• [Problem requirements] Update the data from the line containing "list 瘢痕或蟹足腫。 [303, 108, 1093, 170]" through the end of the data, replacing "健保局" with "中央健康保險局" and leaving everything else unchanged.

— BEGIN —

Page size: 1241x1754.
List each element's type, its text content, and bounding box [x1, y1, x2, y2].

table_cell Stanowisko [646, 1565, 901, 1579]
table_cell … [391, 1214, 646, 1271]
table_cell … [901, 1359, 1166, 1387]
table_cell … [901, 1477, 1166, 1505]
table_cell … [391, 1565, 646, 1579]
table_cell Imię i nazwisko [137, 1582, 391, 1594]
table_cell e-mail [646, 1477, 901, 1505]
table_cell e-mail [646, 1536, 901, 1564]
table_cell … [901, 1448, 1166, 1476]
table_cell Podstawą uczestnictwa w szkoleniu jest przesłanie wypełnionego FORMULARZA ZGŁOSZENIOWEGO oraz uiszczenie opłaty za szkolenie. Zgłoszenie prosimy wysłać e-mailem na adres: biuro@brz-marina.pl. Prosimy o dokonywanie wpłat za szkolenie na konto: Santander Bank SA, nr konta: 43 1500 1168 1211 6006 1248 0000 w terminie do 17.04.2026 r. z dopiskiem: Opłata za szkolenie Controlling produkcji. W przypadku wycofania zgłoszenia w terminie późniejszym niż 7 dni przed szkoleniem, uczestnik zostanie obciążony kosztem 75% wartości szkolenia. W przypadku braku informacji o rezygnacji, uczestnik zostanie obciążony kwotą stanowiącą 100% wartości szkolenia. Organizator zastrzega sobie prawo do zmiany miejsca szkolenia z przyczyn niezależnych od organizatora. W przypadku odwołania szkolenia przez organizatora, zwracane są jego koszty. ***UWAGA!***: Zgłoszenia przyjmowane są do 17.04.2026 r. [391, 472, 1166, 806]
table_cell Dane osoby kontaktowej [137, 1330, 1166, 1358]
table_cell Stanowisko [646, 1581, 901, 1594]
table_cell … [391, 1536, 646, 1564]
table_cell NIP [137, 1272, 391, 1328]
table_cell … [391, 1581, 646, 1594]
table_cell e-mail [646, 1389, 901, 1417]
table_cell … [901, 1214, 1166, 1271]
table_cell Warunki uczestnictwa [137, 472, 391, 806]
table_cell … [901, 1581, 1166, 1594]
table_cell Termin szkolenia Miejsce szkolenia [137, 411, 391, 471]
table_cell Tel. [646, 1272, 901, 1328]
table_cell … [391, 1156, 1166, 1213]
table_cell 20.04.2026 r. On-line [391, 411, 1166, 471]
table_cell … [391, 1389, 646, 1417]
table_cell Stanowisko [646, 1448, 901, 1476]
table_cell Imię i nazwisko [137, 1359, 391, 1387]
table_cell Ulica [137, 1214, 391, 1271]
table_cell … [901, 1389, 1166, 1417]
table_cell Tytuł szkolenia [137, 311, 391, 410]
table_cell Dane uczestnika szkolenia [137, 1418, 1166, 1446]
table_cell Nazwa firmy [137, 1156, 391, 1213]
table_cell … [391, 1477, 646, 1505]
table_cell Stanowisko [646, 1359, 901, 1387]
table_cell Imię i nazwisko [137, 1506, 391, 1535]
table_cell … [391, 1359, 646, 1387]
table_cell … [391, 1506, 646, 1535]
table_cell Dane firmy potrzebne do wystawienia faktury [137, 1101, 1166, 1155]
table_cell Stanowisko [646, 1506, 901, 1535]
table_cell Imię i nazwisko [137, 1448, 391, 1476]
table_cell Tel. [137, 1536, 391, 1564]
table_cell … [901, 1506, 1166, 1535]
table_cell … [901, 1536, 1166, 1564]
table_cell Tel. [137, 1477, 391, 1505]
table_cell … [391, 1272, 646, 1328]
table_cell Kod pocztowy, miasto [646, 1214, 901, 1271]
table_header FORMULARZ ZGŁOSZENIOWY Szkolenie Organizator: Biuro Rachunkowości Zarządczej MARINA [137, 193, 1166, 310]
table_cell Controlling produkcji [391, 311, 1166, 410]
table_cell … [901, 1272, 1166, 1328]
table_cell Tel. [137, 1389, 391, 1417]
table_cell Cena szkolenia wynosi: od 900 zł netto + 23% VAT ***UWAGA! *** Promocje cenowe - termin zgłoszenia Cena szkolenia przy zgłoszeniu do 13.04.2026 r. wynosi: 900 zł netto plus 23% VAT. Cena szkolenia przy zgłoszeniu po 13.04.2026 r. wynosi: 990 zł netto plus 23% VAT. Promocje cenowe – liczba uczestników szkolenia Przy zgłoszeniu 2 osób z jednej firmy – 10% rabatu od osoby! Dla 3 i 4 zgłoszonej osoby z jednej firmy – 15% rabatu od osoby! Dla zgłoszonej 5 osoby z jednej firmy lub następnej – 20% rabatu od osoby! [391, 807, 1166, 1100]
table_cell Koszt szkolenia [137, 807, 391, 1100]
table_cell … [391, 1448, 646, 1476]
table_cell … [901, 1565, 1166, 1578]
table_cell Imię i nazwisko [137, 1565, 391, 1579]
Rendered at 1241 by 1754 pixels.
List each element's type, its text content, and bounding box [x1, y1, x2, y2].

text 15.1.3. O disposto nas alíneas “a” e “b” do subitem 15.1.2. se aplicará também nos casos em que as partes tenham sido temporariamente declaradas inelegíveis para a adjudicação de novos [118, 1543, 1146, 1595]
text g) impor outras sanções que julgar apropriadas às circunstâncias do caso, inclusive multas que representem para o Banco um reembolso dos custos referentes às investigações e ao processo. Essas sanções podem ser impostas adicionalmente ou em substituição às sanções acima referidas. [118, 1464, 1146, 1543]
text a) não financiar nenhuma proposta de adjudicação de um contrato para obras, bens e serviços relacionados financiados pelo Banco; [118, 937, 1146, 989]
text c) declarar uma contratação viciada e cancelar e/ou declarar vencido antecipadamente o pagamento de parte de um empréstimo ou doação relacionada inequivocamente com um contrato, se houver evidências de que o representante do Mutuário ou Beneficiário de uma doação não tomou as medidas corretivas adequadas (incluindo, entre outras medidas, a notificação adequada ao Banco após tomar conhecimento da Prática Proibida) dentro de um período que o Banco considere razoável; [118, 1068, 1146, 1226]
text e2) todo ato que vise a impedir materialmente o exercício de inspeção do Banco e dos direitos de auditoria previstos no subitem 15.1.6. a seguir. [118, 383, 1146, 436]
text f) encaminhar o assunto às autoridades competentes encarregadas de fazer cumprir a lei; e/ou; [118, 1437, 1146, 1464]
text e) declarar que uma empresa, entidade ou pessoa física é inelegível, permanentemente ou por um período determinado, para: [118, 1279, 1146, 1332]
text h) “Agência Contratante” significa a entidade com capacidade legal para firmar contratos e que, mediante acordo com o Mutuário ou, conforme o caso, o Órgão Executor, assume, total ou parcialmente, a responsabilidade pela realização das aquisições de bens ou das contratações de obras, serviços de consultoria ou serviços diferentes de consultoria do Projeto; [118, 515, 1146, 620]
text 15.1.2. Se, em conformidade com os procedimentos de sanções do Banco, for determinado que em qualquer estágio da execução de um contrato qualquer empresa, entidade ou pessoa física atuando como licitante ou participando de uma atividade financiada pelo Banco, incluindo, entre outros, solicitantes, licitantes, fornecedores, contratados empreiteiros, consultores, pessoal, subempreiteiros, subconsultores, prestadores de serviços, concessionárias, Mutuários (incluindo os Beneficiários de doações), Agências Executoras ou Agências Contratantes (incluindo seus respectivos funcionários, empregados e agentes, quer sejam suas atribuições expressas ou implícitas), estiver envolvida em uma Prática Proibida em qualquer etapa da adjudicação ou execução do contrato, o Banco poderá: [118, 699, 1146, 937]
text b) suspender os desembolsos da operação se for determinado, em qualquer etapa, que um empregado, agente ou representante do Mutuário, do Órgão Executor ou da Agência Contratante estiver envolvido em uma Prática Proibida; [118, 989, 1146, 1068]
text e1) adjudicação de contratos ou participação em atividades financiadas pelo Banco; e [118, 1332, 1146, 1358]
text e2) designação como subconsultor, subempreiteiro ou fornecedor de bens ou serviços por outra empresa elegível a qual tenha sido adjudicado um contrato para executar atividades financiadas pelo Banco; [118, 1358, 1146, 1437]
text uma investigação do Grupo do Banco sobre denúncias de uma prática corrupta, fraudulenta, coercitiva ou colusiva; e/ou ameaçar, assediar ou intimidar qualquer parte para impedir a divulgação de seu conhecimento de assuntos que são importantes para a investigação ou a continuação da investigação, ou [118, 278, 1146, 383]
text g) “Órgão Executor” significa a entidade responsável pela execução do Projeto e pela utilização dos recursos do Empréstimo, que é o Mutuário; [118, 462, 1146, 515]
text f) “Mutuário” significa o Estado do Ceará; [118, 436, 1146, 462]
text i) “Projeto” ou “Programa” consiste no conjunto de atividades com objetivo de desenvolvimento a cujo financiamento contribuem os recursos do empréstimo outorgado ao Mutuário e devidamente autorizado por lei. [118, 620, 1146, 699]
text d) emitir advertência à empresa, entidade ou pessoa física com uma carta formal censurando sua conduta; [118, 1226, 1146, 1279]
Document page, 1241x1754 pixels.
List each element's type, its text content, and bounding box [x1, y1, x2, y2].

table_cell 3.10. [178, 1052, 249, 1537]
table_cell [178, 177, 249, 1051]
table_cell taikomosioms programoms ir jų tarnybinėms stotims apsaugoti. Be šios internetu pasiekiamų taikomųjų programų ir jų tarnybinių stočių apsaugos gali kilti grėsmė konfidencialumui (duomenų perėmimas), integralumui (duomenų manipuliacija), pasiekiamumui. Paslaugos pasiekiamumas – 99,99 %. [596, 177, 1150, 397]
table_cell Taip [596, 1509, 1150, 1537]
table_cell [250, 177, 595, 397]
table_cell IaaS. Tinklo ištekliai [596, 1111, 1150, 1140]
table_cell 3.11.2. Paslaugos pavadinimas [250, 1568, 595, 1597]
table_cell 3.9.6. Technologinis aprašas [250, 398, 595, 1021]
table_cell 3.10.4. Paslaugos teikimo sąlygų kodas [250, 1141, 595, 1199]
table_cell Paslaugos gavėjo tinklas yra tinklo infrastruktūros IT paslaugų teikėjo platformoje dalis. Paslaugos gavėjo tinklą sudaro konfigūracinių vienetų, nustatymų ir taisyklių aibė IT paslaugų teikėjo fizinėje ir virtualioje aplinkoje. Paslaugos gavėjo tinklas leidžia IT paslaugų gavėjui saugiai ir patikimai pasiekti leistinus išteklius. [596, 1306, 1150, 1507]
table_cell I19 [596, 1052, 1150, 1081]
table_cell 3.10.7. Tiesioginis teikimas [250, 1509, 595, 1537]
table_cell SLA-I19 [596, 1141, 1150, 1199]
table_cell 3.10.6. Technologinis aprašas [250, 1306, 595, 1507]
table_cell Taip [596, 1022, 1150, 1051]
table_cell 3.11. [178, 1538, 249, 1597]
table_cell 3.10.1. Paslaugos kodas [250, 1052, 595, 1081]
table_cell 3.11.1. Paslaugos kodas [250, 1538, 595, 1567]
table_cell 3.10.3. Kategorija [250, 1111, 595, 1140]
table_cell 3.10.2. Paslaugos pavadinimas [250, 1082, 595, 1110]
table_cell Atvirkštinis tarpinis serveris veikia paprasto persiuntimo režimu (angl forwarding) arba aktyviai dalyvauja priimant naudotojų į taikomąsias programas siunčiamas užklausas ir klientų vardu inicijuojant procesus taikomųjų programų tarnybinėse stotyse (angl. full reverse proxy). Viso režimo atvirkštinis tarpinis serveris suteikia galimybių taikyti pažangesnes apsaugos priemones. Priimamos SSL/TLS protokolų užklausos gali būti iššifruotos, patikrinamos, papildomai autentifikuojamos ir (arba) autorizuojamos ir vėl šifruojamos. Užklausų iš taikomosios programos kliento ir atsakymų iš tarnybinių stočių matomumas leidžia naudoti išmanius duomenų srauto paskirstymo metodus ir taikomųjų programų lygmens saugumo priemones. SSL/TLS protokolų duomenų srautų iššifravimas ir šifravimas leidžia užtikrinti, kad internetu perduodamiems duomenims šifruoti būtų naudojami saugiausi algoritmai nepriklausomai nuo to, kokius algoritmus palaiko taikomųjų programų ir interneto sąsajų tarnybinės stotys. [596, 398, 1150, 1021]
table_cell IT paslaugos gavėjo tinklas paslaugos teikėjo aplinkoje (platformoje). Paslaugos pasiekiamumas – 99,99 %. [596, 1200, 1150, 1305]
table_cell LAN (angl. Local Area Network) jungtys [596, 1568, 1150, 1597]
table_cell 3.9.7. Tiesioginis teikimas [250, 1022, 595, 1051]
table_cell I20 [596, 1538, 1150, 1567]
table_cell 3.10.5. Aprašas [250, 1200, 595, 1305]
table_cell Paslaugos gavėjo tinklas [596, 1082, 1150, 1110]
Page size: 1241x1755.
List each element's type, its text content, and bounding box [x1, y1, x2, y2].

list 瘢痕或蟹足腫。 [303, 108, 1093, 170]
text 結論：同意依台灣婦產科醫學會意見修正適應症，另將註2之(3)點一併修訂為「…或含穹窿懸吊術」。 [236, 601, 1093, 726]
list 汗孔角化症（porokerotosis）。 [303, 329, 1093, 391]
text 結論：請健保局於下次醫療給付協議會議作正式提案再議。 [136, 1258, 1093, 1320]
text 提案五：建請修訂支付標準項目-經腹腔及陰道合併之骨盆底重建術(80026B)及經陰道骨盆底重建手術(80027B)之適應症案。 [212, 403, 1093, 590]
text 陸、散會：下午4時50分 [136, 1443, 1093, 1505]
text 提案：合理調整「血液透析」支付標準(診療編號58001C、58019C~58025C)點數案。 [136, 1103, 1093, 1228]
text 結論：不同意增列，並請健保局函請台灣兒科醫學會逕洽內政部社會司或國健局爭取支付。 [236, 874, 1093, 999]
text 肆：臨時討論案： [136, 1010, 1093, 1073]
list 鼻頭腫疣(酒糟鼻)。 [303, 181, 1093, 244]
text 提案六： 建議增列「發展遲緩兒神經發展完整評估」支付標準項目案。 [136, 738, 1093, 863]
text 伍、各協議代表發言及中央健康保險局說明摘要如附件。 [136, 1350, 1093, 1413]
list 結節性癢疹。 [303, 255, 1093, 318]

— END —

• [Final answer]
list 瘢痕或蟹足腫。 [303, 108, 1093, 170]
text 結論：同意依台灣婦產科醫學會意見修正適應症，另將註2之(3)點一併修訂為「…或含穹窿懸吊術」。 [236, 601, 1093, 726]
list 汗孔角化症（porokerotosis）。 [303, 329, 1093, 391]
text 結論：請中央健康保險局於下次醫療給付協議會議作正式提案再議。 [136, 1258, 1093, 1320]
text 提案五：建請修訂支付標準項目-經腹腔及陰道合併之骨盆底重建術(80026B)及經陰道骨盆底重建手術(80027B)之適應症案。 [212, 403, 1093, 590]
text 陸、散會：下午4時50分 [136, 1443, 1093, 1505]
text 提案：合理調整「血液透析」支付標準(診療編號58001C、58019C~58025C)點數案。 [136, 1103, 1093, 1228]
text 結論：不同意增列，並請中央健康保險局函請台灣兒科醫學會逕洽內政部社會司或國健局爭取支付。 [236, 874, 1093, 999]
text 肆：臨時討論案： [136, 1010, 1093, 1073]
list 鼻頭腫疣(酒糟鼻)。 [303, 181, 1093, 244]
text 提案六： 建議增列「發展遲緩兒神經發展完整評估」支付標準項目案。 [136, 738, 1093, 863]
text 伍、各協議代表發言及中央健康保險局說明摘要如附件。 [136, 1350, 1093, 1413]
list 結節性癢疹。 [303, 255, 1093, 318]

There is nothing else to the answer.